Extract provided:
-.-.-
Planetary scientists would be thrilled if they could peel the Earth like an orange and look at what lies beneath the thin crust. We live on the planet’s cold surface, but the Earth is a solid body and the surface is continually deformed, split, wrinkled and ruptured by the roiling of warmer layers beneath it.
The contrast between the surface and the depth is nowhere starker — or more important — than in Antarctica. What is causing the mysterious line of volcanoes that emerge from the ice sheet there, and what does it mean for the future of the ice?
“Our understanding of what’s going on is really hampered because we can’t see the geology,” said Andrew Lloyd, a graduate student in earth and planetary sciences in Arts & Sciences at Washington University in St. Louis. “We have to turn to geophysical methods, such as seismology, to learn more,” he said.
Lloyd helped deploy research seismometers across the West Antarctic Rift System and Marie Byrd Land in the austral summer of 2009-10. He then returned in late 2011 and snowmobiled more than 1,000 miles, living in a Scott tent, to recover the precious data.
The recordings the instruments made of the reverberations of distant earthquakes from January 2010 to January 2012 were used to create maps of seismic velocities beneath the rift valley. An analysis of the maps was published online in the Journal of Geophysical Research: Solid Earth on Nov. 12, 2015 (doi:10.1002/2015JB012455).
This is the first time seismologists have been able to deploy instruments rugged enough to survive a winter in this part of the frozen continent, and so this is the first detailed look at the Earth beneath this region.
Not surprisingly, the maps show a giant blob of superheated rock about 60 miles beneath Mount Sidley, the last of a chain of volcanic mountains in Marie Byrd Land at one end of the transect. More surprisingly, they reveal hot rock beneath the Bentley Subglacial Trench, a deep basin at the other end of the transect.
The Bentley Subglacial Trench is part of the West Antarctic Rift System and hot rock beneath the region indicates that this part of the rift system was active quite recently.
A volcanic mystery
Mount Sidley, the highest volcano in Antarctica, sits directly above a hot region in the mantle, Lloyd said. Mount Sidley is the southernmost mountain in a volcanic mountain range in Marie Byrd Land, a mountainous region dotted with volcanoes near the coast of West Antarctica.
“A line of volcanoes hints there might be a hidden mantle plume, like a blowtorch, beneath the plate,” said Doug Wiens, PhD, professor of earth and planetary sciences and a co-author on the paper. “The volcanoes would pop up in a row as the plate moved over it.”
“But it’s a bit unclear if this is happening here,” he said. We think we know which direction the plate is moving, but the volcanic chain is going in a different direction and two additional nearby volcanic chains are oriented in yet other directions.
-.-.-
Records supplied:
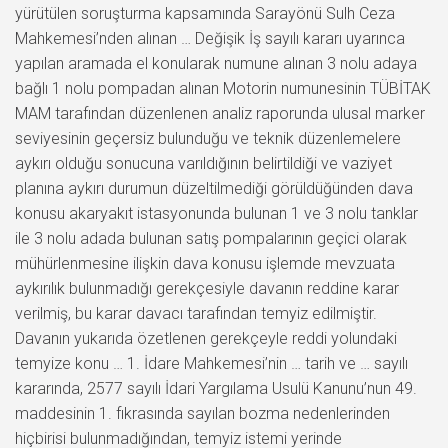
yürütülen soruşturma kapsamında Sarayönü Sulh Ceza
Mahkemesi’nden alınan … Değişik İş sayılı kararı uyarınca
yapılan aramada el konularak numune alınan 3 nolu adaya
bağlı 1 nolu pompadan alınan Motorin numunesinin TÜBİTAK
MAM tarafından düzenlenen analiz raporunda ulusal marker
seviyesinin geçersiz bulunduğu ve teknik düzenlemelere
aykırı olduğu sonucuna varıldığının belirtildiği ve vaziyet
planına aykırı durumun düzeltilmediği görüldüğünden dava
konusu akaryakıt istasyonunda bulunan 1 ve 3 nolu tanklar
ile 3 nolu adada bulunan satış pompalarının geçici olarak
mühürlenmesine ilişkin dava konusu işlemde mevzuata
aykırılık bulunmadığı gerekçesiyle davanın reddine karar
verilmiş, bu karar davacı tarafından temyiz edilmiştir.
Davanın yukarıda özetlenen gerekçeyle reddi yolundaki
temyize konu … 1. İdare Mahkemesi’nin … tarih ve … sayılı
kararında, 2577 sayılı İdari Yargılama Usulü Kanunu’nun 49.
maddesinin 1. fıkrasında sayılan bozma nedenlerinden
hiçbirisi bulunmadığından, temyiz istemi yerinde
-.-.-
Problems to work on:
1. Not counting Antarctica and West Antarctica themselves, which named places in Antarctica does the article on the volcanoes beneath the Antarctic ice mention?
2. Extend the article on the volcanoes beneath the Antarctic ice, beginning after its final sentence.

Answers to this exercise:
1. West Antarctic Rift System, Marie Byrd Land, Mount Sidley, Bentley Subglacial Trench

2.
“If this was just a plate moving over a couple of mantle plumes, you’d expect them to line up, as they do in the Hawaiian Islands,” he said.
Although the hot zone’s shape is ill-defined, it is clear there is higher heat flow into the base of the ice sheet in this area, Wiens said.
Deeper than the Grand Canyon
The most interesting finding, Lloyd said, is the discovery of a hot zone beneath the Bentley Subglacial Trench.
The basin is part of the West Antarctic Rift System, a series of rifts, adjacent to the Transantarctic Mountains, along which the continent was stretched and thinned.
The old rock of East Antarctica rises well above sea level, but west of the Transantarctic Mountains, extension has pulled the crust into a broad saddle, or rift valley, much of which lies a kilometer below sea level.
“If you removed the ice, West Antarctica would rebound, and most of it would be near sea level. But the narrower and deeper basins might remain below it,” Lloyd said. “The Bentley Subglacial Trench, which is the lowest point on Earth not covered by an ocean, would still be a kilometer and a half below sea level if the ice were removed.”
Because the West Antarctic Rift is hidden, less is known about it than about other famous rift systems such as the East African Rift or, in the United States, the Rio Grande Rift.
“We didn’t know what we’d find beneath the basin,” Wiens said. “For all we knew it would be old and cold.
“We didn’t detect any earthquakes, so we don’t think the rift is currently active, but the heat suggests rifting stopped quite recently.”
In this way, it resembles the Rio Grande Rift, which is also no longer active but has yet to cool completely.
A period of diffuse extension created the rift valley in the late Cretaceous, roughly 100 million years ago, Lloyd said, and more focused extension then created deep basins like the Bentley Subglacial Basin and the Terror Rift in the Ross Sea.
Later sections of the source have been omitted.